If you use the same AdWords strategies as everyone else, you get average results. As Tom Ford (head of Gucci at 30) explained in the documentary Visionaries: Inside the Creative Mind, you have to know which boundaries to push and on occasion which rules can be broken.
If you understand the rules and know which can be flexed then you can deliver exceptional performance. Perhaps this is one of the reasons that we increasingly spend our time training AdWords agencies.
Let assume you’ve spent time finding a creative and technically able AdWords expert, even one who’s mature enough to realise they need to be open to new ideas, including ones they didn’t create. Now there are a lot of individuals out there who can talk a very impressive pitch. I’ve even sat in both company and agency meetings whilst staff extol the virtues of their performance with focus on ROI and KPI’s, they’ve even made me think that this assignment will be a challenge. Then the veil is rolled back and I get to see the AdWords account – clearly I have a different understanding of ROI. As a rule of thumb I like clients to generate a rare thing to many called PROFIT. Worth capitalising and yes I was shouting, for it makes the world go around. Just to be clear, ROI in my mind does not include making the client a loss.
This brings us to a vital skill, commercial awareness or simply ‘Show Me the Money’. I am not here for glory or industry awards – I’ll just settle for clients making cold hard cash – helps them to pay me my invoices. Commercial awareness is rarer than marketing and technical skill combined.

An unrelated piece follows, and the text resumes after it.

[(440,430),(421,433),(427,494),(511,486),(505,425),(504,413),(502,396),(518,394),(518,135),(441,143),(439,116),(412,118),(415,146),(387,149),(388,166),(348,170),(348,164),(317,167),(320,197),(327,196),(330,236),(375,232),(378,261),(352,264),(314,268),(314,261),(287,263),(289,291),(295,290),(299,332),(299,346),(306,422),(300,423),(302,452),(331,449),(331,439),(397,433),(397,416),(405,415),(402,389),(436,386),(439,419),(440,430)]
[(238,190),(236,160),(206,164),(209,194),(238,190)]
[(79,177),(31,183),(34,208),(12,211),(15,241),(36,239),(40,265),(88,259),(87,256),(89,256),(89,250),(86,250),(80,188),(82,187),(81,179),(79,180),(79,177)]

It is often lacking, but suddenly appears as a talent when people start their own business (still a large number of advertisers lack this skill and as a result they push up costs for the rest as they crash around losing money). I do believe that unless you have advertised on Google AdWords with your own money and experienced the highs and lows then you can’t understand the clients need and for the most part will lack commercial awareness until you have a stake in the undertaking.

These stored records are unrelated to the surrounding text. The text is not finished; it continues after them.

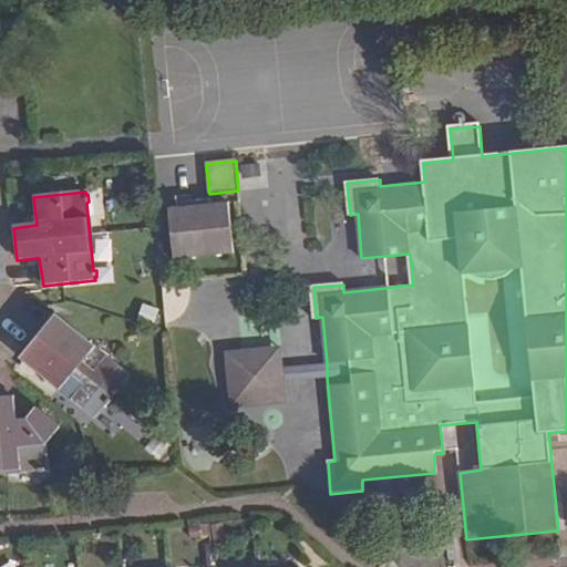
[(235,254),(230,203),(171,208),(175,260),(235,254)]
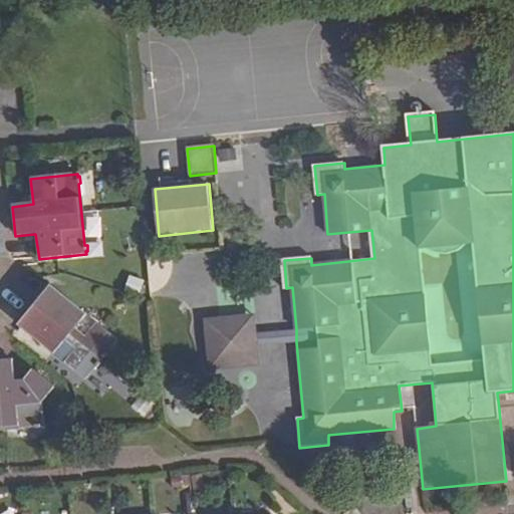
[(141,294),(145,280),(126,275),(123,289),(141,294)]
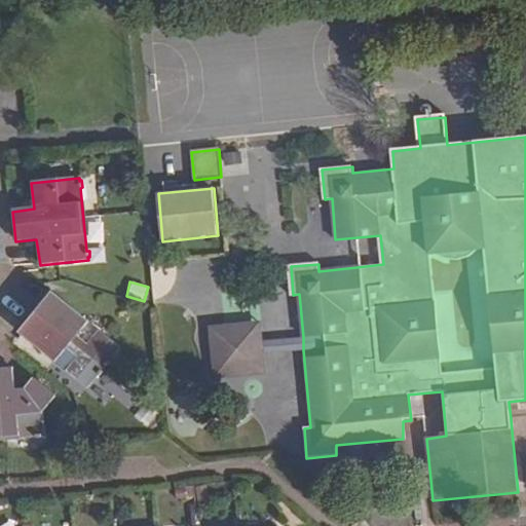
[(50,291),(16,332),(53,361),(66,347),(78,357),(67,370),(86,387),(97,375),(98,376),(103,370),(102,369),(106,364),(106,365),(110,361),(109,359),(119,346),(99,330),(87,344),(75,336),(87,320),(50,290),(50,291)]
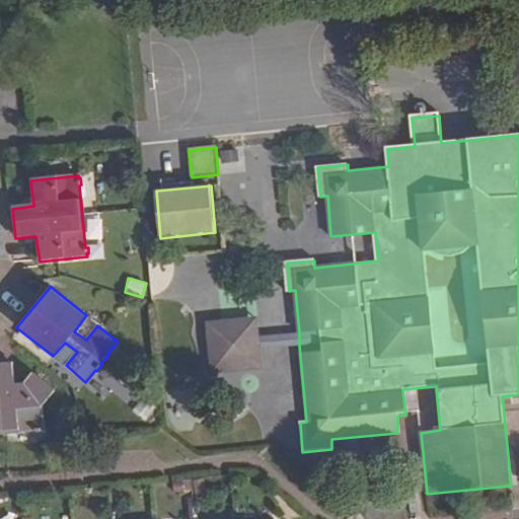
[(261,349),(299,346),(299,332),(258,337),(257,318),(206,323),(211,375),(263,370),(261,349)]
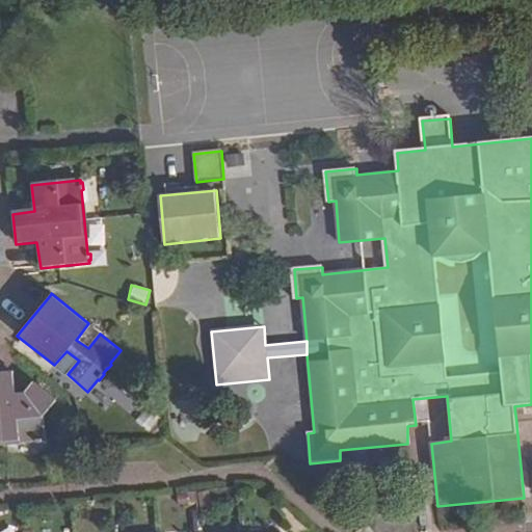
[(15,375),(0,375),(0,446),(34,443),(35,444),(42,444),(41,443),(47,442),(44,418),(57,401),(34,382),(24,395),(16,396),(15,375)]
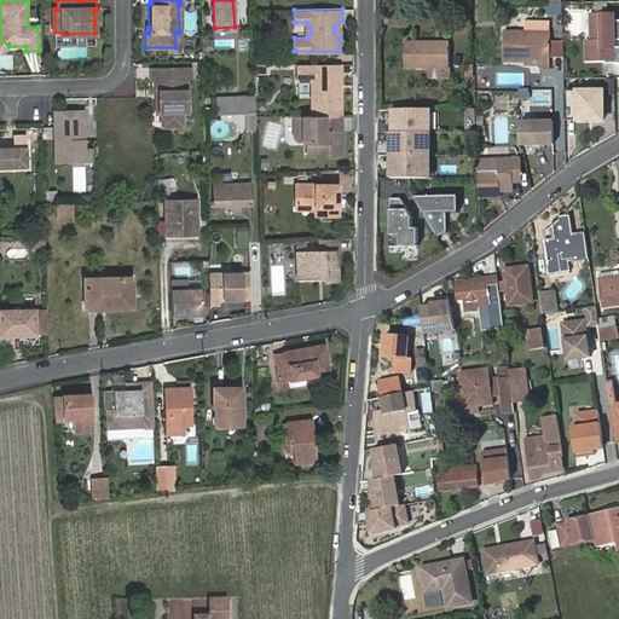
[(588,59),(615,59),(615,13),(594,13),(594,39),(588,39),(588,59)]
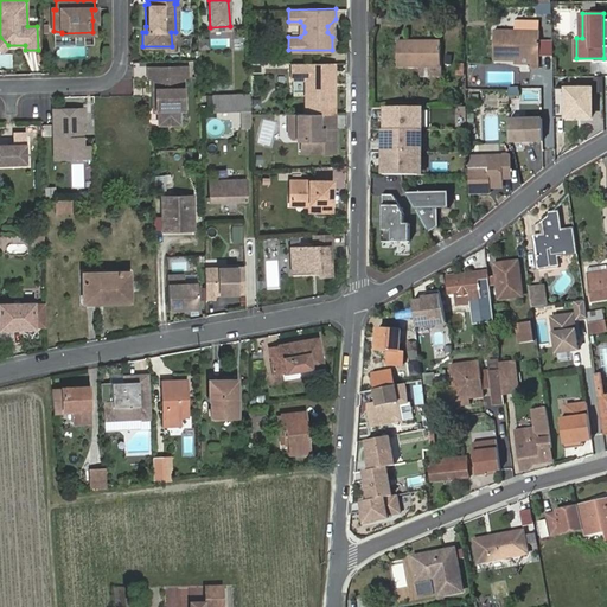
[(528,56),(528,63),(540,63),(540,21),(516,21),(516,30),(493,30),(493,59),(515,59),(515,55),(528,56)]
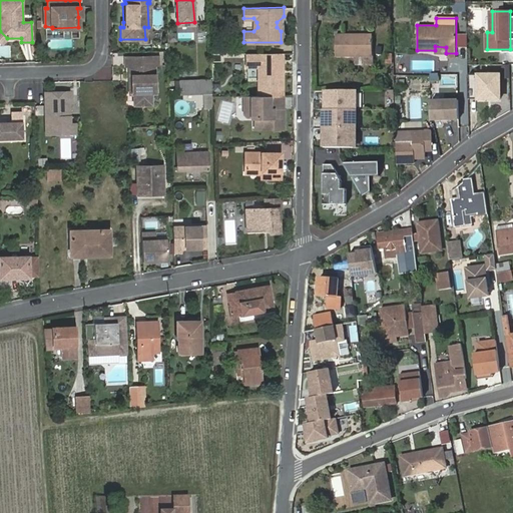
[(336,34),(336,55),(355,55),(373,55),(373,34),(336,34)]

I am not talking about spending a few thousand advertising your own agency; I am talking several hundred thousand. I’ve experienced working my backside off only to find out at the end of the week Google’s taken all my gross profit and more on a few occasions. I know what it’s like and how you can’t get home fast enough to drown your sorrows with a cold Stella.
Out of that experience, I learnt lessons and I developed strategies to turnaround my own account and then that of others. I became the UK’s leading AdWords expert and created AdWords mentoring as an industry in the UK. I’ve help more AdWords advisors at Google then I care to remember.
The simple solution to finding talent is select people who’ve walked the road already, ideally those you ran it and won. Run with winners and the mentors who made them winners. Surround yourself with talent and most of your problems will disappear.